While the vendor community works feverishly to develop the needed automation to tackle such a vast problem, their attempts so far have only begun to scratch the surface, said Short.

Basically, today's solutions work on the back third of the ILM process, once information is classified. What's needed is automation that works on the front-end to automate the classification of data as valuable to the business, required for compliance, and trash.

This is becoming increasingly difficult since most (95% according to IDC) newly created data is unstructured. Inside of corporations, transactional data — while also growing rapidly as digital transactions take over from paper-based systems — accounts for only 20% of data growth.

Historically, classification has been a manual process and mostly remains so today, said EMC Corp.'s Ken Steinhardt, CTO of Customer Operations. It is also a process most companies have not spent a lot of time on. Only about 10% of all information today is classified.

As the avalanche continues unabated and new legal (newly enacted changes to the Federal Rules of Civil Procedure regarding eDiscovery) and regulatory obligations (think Sarbanes-Oxley) regarding that information increase. This does not bode well for many companies.

"A lot of information that is digitally created really doesn’t need to be stored, but (the study) is sort of a wake up call for just how big the need is for getting better management, better controls and better classification of information truly will be for an organization going forward," said Steinhardt.

There are three main areas into which information falls: availability/recoverability, performance, and compliance. How important is it this information be available/recoverable if there is a catastrophe? How important is this information to the performance of the business or its operations? And how important is this information for compliance purposes.

Once these three things are decided, you are on your way. The next step however — turning information into knowledge — makes things a bit more difficult. To constrict information to early on can vacate it's value very quickly. As information flows through a company and is worked with and added to, only then does it truly become valuable.

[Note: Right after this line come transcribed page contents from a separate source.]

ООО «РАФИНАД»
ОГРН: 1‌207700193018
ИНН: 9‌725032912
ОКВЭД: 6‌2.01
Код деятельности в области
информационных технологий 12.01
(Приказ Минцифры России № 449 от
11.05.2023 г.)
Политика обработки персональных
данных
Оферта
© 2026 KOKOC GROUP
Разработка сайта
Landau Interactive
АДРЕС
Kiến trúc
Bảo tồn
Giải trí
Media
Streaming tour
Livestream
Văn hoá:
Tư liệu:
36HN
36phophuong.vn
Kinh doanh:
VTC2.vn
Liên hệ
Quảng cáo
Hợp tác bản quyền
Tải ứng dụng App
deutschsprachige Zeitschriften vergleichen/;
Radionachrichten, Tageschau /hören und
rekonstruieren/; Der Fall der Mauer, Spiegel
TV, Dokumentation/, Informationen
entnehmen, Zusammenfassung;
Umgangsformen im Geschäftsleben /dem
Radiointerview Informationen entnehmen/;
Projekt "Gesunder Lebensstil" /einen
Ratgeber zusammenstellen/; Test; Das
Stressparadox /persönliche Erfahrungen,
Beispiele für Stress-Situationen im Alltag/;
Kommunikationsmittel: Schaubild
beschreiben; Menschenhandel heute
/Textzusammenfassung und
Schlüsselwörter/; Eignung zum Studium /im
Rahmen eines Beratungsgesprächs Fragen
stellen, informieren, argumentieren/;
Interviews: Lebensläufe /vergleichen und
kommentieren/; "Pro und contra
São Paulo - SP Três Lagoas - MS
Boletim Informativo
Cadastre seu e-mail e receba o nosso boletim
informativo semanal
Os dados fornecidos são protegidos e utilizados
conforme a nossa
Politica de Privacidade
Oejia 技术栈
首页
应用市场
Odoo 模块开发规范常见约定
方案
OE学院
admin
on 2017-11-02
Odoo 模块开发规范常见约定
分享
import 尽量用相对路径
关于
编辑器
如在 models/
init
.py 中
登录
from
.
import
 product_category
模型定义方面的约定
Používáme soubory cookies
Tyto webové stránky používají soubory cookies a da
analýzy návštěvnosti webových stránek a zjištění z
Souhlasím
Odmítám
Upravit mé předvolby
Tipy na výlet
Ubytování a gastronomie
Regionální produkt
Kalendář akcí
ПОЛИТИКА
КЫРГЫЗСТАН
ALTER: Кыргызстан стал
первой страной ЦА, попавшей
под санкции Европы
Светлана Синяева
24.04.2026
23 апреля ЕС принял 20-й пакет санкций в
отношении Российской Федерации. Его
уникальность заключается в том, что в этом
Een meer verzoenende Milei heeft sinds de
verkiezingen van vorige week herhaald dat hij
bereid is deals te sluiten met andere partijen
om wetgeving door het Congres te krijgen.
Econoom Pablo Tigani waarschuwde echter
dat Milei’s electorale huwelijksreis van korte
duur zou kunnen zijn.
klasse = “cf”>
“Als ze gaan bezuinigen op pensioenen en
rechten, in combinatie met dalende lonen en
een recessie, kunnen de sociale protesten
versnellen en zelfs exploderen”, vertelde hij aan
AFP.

But, that value, is itself a moving target, said ISIC's Bohn.

"And it has proven very difficult for automation to be moved to front-end of the information lifecycle, because your incentive at that point isn't to classify it, it's to actually allow information to be broadly disseminated … so you take out of it the knowledge component before you then automate the process, you move off the components that are not knowledge related," he said.

For now, the best most companies can do is to implement policies that control the retention of data, especially unstructured data such as emails, which are becoming increasingly critical to classify because of their importance to the business and for litigation reasons. And to put in place classification efforts around all the data the company generates or comes into contact with.

There are tools to make the job easier, but it's not going to be an easy job.

"The fundamental starting point is, dare I say it, is the recognition of the fact … the world of IT has focused too much on the tech side and not the information side, which is where IT needs to be pointed going forward," said EMC's Steinhardt.